# [取り組む作業]
1. 合成ヒト胚モデルの記事から、「胚モデルについては、科学者た」で始まり「るようになるかもしれません。」に至るまでの部分を、一字一句変えずに書き写してください。
2. 合成ヒト胚モデルの記事によると、研究チームは合成胚モデルを子宮の外で何日目まで成長させましたか？

# [文書抜粋]

..............................

合成ヒト胚モデルの利用法
イスラエル・ワイツマン科学研究所のJacob Hanna博士の研究チームが、実験室で培養した幹細胞からヒト胚のモデルを作成し、子宮の外で14日目まで成長させることに成功しました。この合成胚モデルは、胎盤、卵黄嚢、絨毛膜嚢、さらに他の外部組織を含む、この段階に特徴的なすべての構造を持っているということです。
9月7日、BBCの英語ニュースを聴いていたら、トップで報道していたニュースですが、日本語ニュースにもなっています。
Oldak, B. et al. (2023) Complete human day 14 post-implantation embryo models from naïve ES cells. Nature https://doi.org/10.1038/s41586-023-06604-5
実は、この論文、去年の秋には、bioRxivにプレプリントとして掲示されていましたので、査読後、雑誌掲載で改めてニュースになったという感じです。タイトルや文章が少し変わっていますが、Nature誌の場合、編集過程で変更されることがしばしばあります。
既にマウスを使っての応用研究は実施されており、こういう記事のソースにもなっています。
幹細胞から人工胚、「最高の臓器プリンター」目指すイスラエル企業
RenewalBioというのが、このイスラエル企業です。
また、別のグループも昨年、同様な学会発表を行っており、その報道がありました。
BBCの報道では、このような合成胚モデルの利用法について、以下のように説明しています。
胚モデルについては、科学者たちがさまざまな種類の細胞がどう出現するのかを説明したり、体の器官を作る最も初期の段階を観察したり、遺伝性の疾患について理解を深めたりすることに役立つことが期待されている。
また、このような合成胚モデルは、移植組織や臓器を作るための新しい方法に利用できる可能性があります。さらに、本物の胚では実行できない実験、たとえば薬物やその他の物質への曝露が胎児の発育に与える影響を調べることができるようになるかもしれません。

..............................

# [提供情報]

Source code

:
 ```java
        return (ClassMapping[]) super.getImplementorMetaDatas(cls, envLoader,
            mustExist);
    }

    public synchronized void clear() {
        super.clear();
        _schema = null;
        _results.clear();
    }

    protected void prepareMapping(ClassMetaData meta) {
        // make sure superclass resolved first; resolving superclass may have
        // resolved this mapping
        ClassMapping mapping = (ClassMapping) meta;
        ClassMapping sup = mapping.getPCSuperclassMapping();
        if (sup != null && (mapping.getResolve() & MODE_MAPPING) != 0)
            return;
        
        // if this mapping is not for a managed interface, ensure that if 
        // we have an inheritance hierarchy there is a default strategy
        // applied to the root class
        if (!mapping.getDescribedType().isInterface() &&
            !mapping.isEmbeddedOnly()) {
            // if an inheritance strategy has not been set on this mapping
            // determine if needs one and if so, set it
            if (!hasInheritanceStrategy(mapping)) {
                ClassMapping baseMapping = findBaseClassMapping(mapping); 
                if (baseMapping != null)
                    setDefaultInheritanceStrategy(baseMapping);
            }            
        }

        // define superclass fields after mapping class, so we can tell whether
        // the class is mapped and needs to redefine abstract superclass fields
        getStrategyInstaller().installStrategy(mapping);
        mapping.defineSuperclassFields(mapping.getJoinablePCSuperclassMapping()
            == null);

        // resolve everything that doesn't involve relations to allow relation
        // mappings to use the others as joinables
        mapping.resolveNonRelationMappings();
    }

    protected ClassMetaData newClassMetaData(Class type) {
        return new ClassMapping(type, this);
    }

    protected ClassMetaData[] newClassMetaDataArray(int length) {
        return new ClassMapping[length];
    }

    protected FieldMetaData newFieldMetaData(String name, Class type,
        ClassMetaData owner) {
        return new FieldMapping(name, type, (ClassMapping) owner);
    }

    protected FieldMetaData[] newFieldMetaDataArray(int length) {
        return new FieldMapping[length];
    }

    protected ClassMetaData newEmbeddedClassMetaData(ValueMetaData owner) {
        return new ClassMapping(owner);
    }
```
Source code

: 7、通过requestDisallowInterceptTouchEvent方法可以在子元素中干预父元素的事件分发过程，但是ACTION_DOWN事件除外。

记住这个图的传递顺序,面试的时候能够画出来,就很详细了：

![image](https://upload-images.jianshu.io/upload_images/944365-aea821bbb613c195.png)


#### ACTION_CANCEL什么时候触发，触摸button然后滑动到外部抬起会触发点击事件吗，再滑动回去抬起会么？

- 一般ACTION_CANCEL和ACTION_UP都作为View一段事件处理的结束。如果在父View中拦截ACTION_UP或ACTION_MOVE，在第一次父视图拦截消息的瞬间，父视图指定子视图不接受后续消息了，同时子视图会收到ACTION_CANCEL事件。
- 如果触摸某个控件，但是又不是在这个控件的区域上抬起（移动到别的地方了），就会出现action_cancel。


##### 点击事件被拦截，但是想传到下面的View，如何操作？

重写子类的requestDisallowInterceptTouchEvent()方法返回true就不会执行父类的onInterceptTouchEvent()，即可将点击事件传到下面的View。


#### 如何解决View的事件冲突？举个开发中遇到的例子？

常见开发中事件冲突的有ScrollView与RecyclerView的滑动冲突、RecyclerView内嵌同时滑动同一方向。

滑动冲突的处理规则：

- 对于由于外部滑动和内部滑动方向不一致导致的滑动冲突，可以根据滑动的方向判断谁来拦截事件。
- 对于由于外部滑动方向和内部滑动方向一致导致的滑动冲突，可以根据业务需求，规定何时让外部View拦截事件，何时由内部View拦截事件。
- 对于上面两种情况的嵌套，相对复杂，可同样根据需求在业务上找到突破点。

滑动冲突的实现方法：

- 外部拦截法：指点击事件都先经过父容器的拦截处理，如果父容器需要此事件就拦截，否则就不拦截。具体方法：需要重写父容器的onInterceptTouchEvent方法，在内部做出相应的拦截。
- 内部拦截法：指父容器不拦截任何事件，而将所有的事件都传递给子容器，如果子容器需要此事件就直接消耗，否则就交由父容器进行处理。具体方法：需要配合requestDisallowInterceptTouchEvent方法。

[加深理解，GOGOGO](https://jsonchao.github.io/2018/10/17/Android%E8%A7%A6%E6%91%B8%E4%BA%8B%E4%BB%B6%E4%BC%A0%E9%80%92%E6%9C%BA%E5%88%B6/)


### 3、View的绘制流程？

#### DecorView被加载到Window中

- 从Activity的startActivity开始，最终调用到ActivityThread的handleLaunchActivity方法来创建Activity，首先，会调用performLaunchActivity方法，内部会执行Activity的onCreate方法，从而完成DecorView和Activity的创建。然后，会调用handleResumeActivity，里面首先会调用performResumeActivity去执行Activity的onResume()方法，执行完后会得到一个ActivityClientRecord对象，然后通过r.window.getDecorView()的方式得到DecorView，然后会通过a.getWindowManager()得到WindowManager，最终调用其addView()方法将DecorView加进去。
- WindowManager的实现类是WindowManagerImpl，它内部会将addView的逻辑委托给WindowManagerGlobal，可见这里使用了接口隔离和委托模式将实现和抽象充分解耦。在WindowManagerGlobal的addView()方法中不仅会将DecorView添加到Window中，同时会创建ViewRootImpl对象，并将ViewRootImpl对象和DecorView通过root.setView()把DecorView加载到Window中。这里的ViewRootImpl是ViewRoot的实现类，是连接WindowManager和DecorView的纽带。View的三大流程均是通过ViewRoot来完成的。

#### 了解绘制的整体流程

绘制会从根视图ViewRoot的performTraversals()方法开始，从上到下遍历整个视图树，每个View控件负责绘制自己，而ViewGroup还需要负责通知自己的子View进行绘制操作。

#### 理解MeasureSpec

..............................

# [問題の解答]
1.
胚モデルについては、科学者たちがさまざまな種類の細胞がどう出現するのかを説明したり、体の器官を作る最も初期の段階を観察したり、遺伝性の疾患について理解を深めたりすることに役立つことが期待されている。
また、このような合成胚モデルは、移植組織や臓器を作るための新しい方法に利用できる可能性があります。さらに、本物の胚では実行できない実験、たとえば薬物やその他の物質への曝露が胎児の発育に与える影響を調べることができるようになるかもしれません。

2. 14日目まで成長させました。